= Ascribed characteristics =

Ascribed characteristics, as used in the social sciences, refers to properties of an individual attained at birth, by inheritance, or through the aging process. The individual has very little, if any, control over these characteristics. Typical examples include race, ethnicity, gender, caste, height, and appearance. The term is apt for describing characteristics chiefly caused by "nature" (e.g. genetics) and for those chiefly caused by "nurture" (e.g. parenting during early childhood), see: Nature versus nurture.

== Use within demography ==

Demography being the statistical study of populations requires the ability to differentiate between populations. Most populations self-ascribe themselves as being different from others by the creation of a country. This allows demographers to draw lines between countries and compare them. However useful, countries have significant complex populations that require more exacting definitions. Commonly seen are uses of race, gender and ethnicity. In the scope of academic demography, all of these are social constructs, ascribed to groups or individuals for stratification. With these theories in place, many new theories can be formed and data collected to either prove or disprove them. Ascribed characteristics can have large by-products, whether perceived or not. Discussed below are race, gender, social status / caste and hiring / promotion.

=== Race ===
Ascribed characteristics are not always used for academic purposes. People with certain ascribed characteristics can be systematically treated with prejudice. Thus, the study of racism can be seen, at least superficially, as the study of the ways that people with a certain skin color and cultural background are systematically treated differently by society at large.

=== Gender ===
Frank van Tubergen studied the how ascribed characteristics and achieved characteristics affect their social capital in the article "Personal networks in Saudi Arabia: The role of ascribed and achieved characteristics". The article highlighted that women have less social capital than men in Saudi Arabia citing specifically that it was "due to fewer non-family connections". There are many arguments that stem from disagreements over the definition of what is a fact when it comes to gender, showing the fluidity of ascribed characteristics. For example, people who find homosexuality morally objectionable may attempt to justify this by insisting that homosexuals make a conscious decision about the nature of the sexual desire they experience; however, it would difficult to condemn homosexuality if homosexuality was predetermined, either genetically or from early childhood. (See Sexual orientation.) Both groups do, however, use the term all the same, simply ascribing different definitions to those individuals.

=== Social status / caste ===
Many different societies have had varying types of social stratification both historically and in the modern era. One of the most obvious examples is India, and its caste system. In its essence, it was a system that ascribed sweepers the lowest status, making this one group literally untouchable, although India officially states that discrimination against lower castes is illegal.

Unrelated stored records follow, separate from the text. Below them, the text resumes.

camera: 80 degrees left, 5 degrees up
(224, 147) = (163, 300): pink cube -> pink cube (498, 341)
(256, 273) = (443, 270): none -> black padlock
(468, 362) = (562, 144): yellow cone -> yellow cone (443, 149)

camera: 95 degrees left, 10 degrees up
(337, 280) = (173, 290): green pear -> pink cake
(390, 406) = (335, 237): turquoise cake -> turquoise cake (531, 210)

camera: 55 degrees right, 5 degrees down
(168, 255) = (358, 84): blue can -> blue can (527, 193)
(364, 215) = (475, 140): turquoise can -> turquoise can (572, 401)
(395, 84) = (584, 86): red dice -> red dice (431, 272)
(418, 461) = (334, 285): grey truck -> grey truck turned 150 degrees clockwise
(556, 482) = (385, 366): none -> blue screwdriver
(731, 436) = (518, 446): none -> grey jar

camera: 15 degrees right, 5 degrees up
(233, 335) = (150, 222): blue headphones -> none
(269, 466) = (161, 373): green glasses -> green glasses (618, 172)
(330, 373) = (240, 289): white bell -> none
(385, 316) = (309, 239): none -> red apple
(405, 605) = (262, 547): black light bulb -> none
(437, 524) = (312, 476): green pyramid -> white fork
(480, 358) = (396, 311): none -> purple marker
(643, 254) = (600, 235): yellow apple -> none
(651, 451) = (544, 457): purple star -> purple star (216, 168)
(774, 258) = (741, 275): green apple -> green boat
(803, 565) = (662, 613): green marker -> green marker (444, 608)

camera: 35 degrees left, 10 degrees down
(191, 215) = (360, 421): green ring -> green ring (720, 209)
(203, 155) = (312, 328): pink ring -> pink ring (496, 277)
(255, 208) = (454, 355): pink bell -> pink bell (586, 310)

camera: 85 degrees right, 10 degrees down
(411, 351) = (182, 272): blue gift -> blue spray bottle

=== Hiring / promotion ===

Ronald P. Dore was a British sociologist that was a specialist in the Japanese economy. His view will be expressed here. In his largest work, British Factory, Japanese Factory, Dore investigates whether decisions on hiring and promotion, in the Japanese firm Hitachi, over a particular time were based chiefly on "achievement" or chiefly on "ascribed characteristics". The context of the discussion implied that achievement-based decisions are good, while those based on ascribed characteristics are bad. His discussion admits explicitly and, implicitly, that there are several complications to moral judgement that include:

- Some achievement characteristics are positively correlated with some ascribed characteristics such as intelligence and socioeconomic success. For example, "the power to command...may be much more likely to be bred in upper class families" to the extent that "the power to command" is viewed as a measure of merit. Promotion decisions favoring high merit would not be entirely distinguishable from making promotion decisions favoring high class thus, it can be difficult, to tell whether a particular promotion decision has been made for just or unjust reasons.
- It is possible to, "irrelevantly acquire discriminatory characteristics", or even do so intentionally. For example, by converting to a new religion or getting married.
- It is reasonable to view even some ascribed characteristics as factors that should affect employee compensation. In Hitachi, for example, pay is positively correlated both with performance and with age. The latter is an ascribed characteristic, but Dore suggests that it is a perfectly reasonable consideration, especially since expenses such as childcare, tend to increase over the duration of employment at Hitachi.

Dore also points out that what counts as an ascribed characteristic can vary depending on context. In evaluating the fairness of hiring standards, he viewed an applicant's success in the educational system as a good approximation of achievement. Thus, he noted that hiring decisions at Hitachi, during the time of his study, were "regulated by very strict qualification standards" and not very significantly influenced by ascribed characteristics. When he turned to evaluate opportunities for advancement within the firm, however, Dore noted that "educational qualifications...limit the range of posts which one can achieve", meaning even if one's level of achievement increases, one may still be kept down by a relative lack of achievement in the educational system. Therefore, in investigating opportunities for promotions, educational achievement "the two become another form of ascribed characteristic." These additional forms of ascribed characteristics expand on the definition of an ascribed characteristic allowing for it to have more applications.